Bill Mosiello

Biographical details
- Born: July 14, 1964 (age 61) Sacramento, California, U.S.
- Alma mater: Fresno State University

Playing career
- 1983, 1986: Fresno State
- 1984–1985: Cerritos College
- Position: Catcher

Coaching career (HC unless noted)
- 1987–1990: Cerritos College (H)
- 1991–1992: Cal State Fullerton (H)
- 1993–1994: Tennessee (H)
- 1995: Ole Miss (P)
- 1996–2001: Oklahoma (H/IF/AHC)
- 2001: Arizona State (H)
- 2002–2003: Trenton Thunder (H)
- 2004: Battle Creek Yankees (H/Interim)
- 2005–2006: Charleston RiverDogs
- 2007: USC (H)
- 2008: Auburn (H)
- 2009–2010: Cedar Rapids Kernels
- 2011: Arkansas Travelers
- 2012–2013: Tennessee (H)
- 2014–2022: TCU (H/AHC)
- 2023–2024: Ohio State
- 2025–2026: TCU (H/AHC)

Head coaching record
- Overall: 60–51 (.541)

= Bill Mosiello =

American college baseball coach

William Mosiello (born July 14, 1964) is an American baseball coach and former catcher, who was most recently an assistant baseball coach for the TCU Horned Frogs. He has also served as head coach for the Ohio State Buckeyes. He played college baseball at Cerritos College from 1984 to 1985 before transferring to Fresno State where he played in 1986.

== Playing career ==
Mosiello went to Cerritos High School in Cerritos, California, where he played catcher. Mosiello redshirted the 1983 season at Fresno State. He then transferred and played at Cerritos College. As a Freshman, Mosiello was named the most inspirational player for the Falcons. He was named second team All-South Coast Conference as a sophomore. Mosiello then returned to Fresno State, where he lettered in 1986.

== Coaching career ==
Mosiello began his coaching career in 1987, returning to Cerritos as their hitting coach. He would join the staff at Cal State Fullerton from 1991 to 1992. 1993, saw him take the hitting coach position with the Tennessee Volunteers. Mosiello skippered the Brewster Whitecaps, a collegiate summer baseball team in the Cape Cod Baseball League, in 1994 and from 1996 to 1999, and was named the league's manager of the year in 1998.
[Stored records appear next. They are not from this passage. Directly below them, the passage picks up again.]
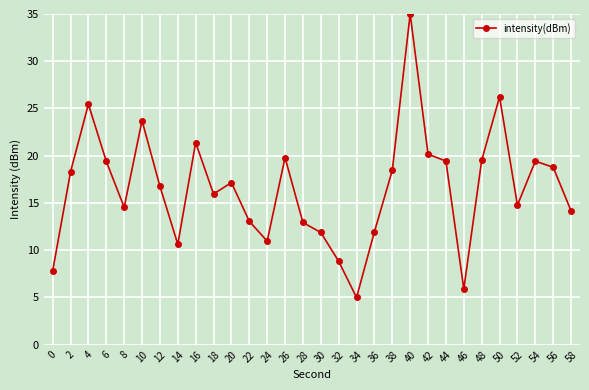

At which category does the chart reach its minimum across all series?

34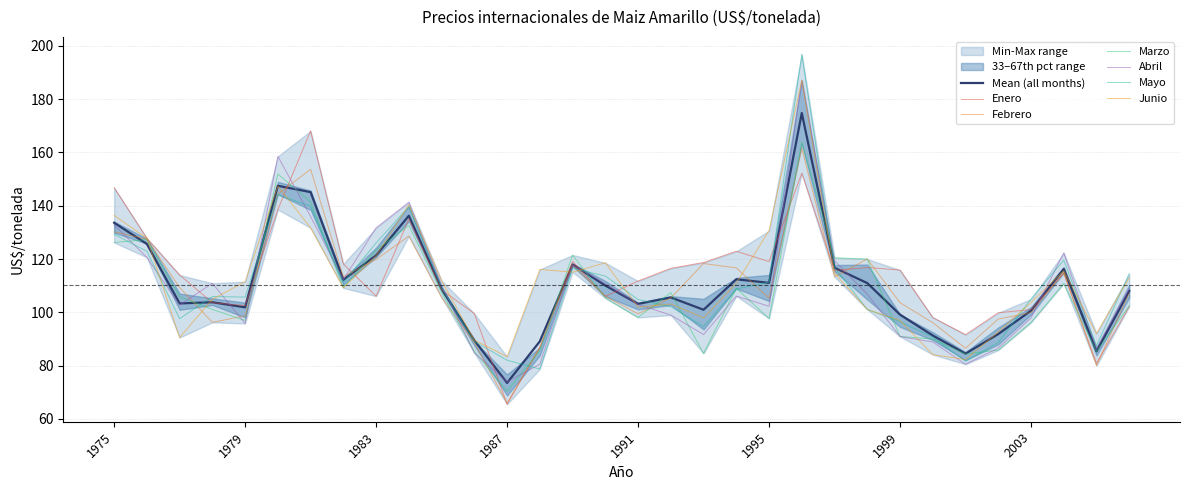

What is the value of the Febrero point at the 23rd from the left?

113.3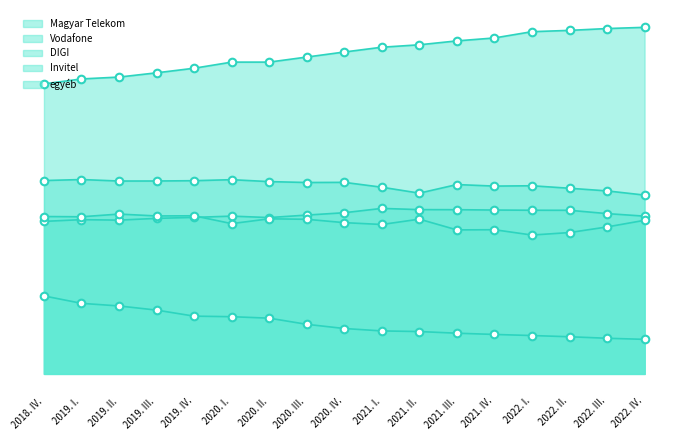

Which series reaches the maximum Y coordinate?

Magyar Telekom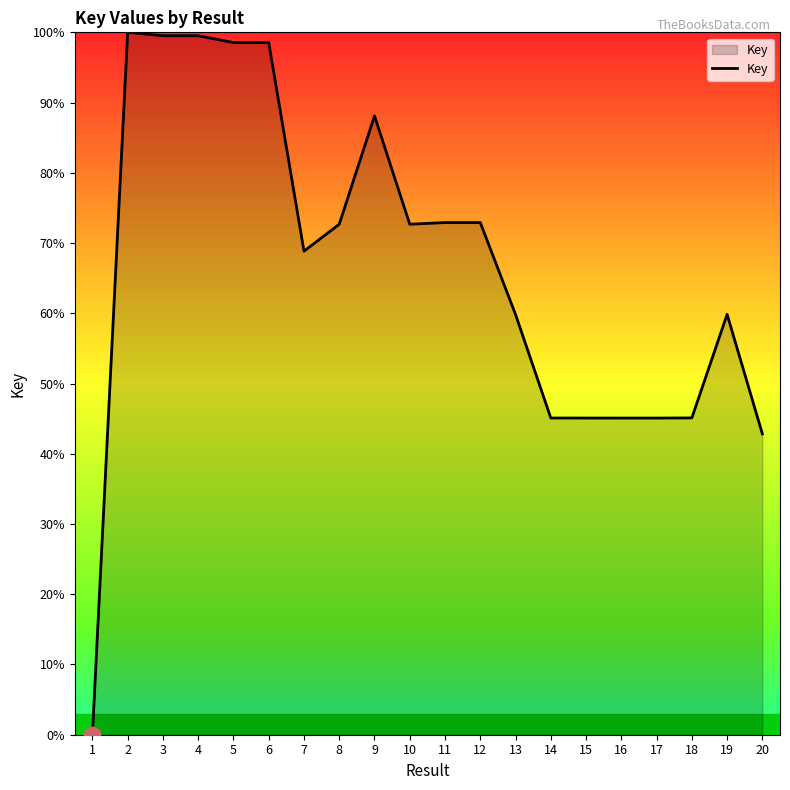

How many values are above zero?

19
While an assistant coach at Oklahoma, Mosiello abruptly quit 23 games into the 2001 season after being told to temper his intensity.

In 2004, Mosiello was manager of the Battle Creek Yankees. The Yankees moved him to the Charleston RiverDogs in 2005, where the RiverDogs best first half record allowed him to manage the South Atlantic League's South Division All Stars.

Mosiello joined Chad Kreuter's staff as the hitting coach of the USC Trojans in 2007. After a single season, he left the Trojans to join the Auburn Tigers.

While managing the Arkansas Travelers during the 2011 season, Mosiello abruptly resigned to return to the college game, as well as Tennessee in 2011, as the team's hitting coach.

In the summer of 2013, Mosiello joined Jim Schlossnagle's staff at TCU. His longest coaching stay came at TCU, where he helped lead the Horned Frogs to seven NCAA tournaments and four College World Series from 2014 to 2022.

On June 16, 2022, Mosiello was named the head coach at Ohio State, his first head coaching position at the Division I level in his lengthy coaching career.

== Head coaching record ==

Record table
Season: Team; Overall; Conference; Standing; Postseason
Ohio State Buckeyes (Big Ten Conference) (2023–2024)
2023: Ohio State; 31–25; 9–15; 11th
2024: Ohio State; 29–26; 12–12; T–7th; Big Ten Tournament
Ohio State:: 60–51 (.541); 21–27 (.438)
Total:: 60–51 (.541)
National champion Postseason invitational champion Conference regular season champion Conference regular season and conference tournament champion Division regular season champion Division regular season and conference tournament champion Conference tournament champion

== Personal life ==
Mosiello and his wife, Janelle, have three sons: Shane, Gehrig and Helton.
His son Shane is an ICU registered nurse.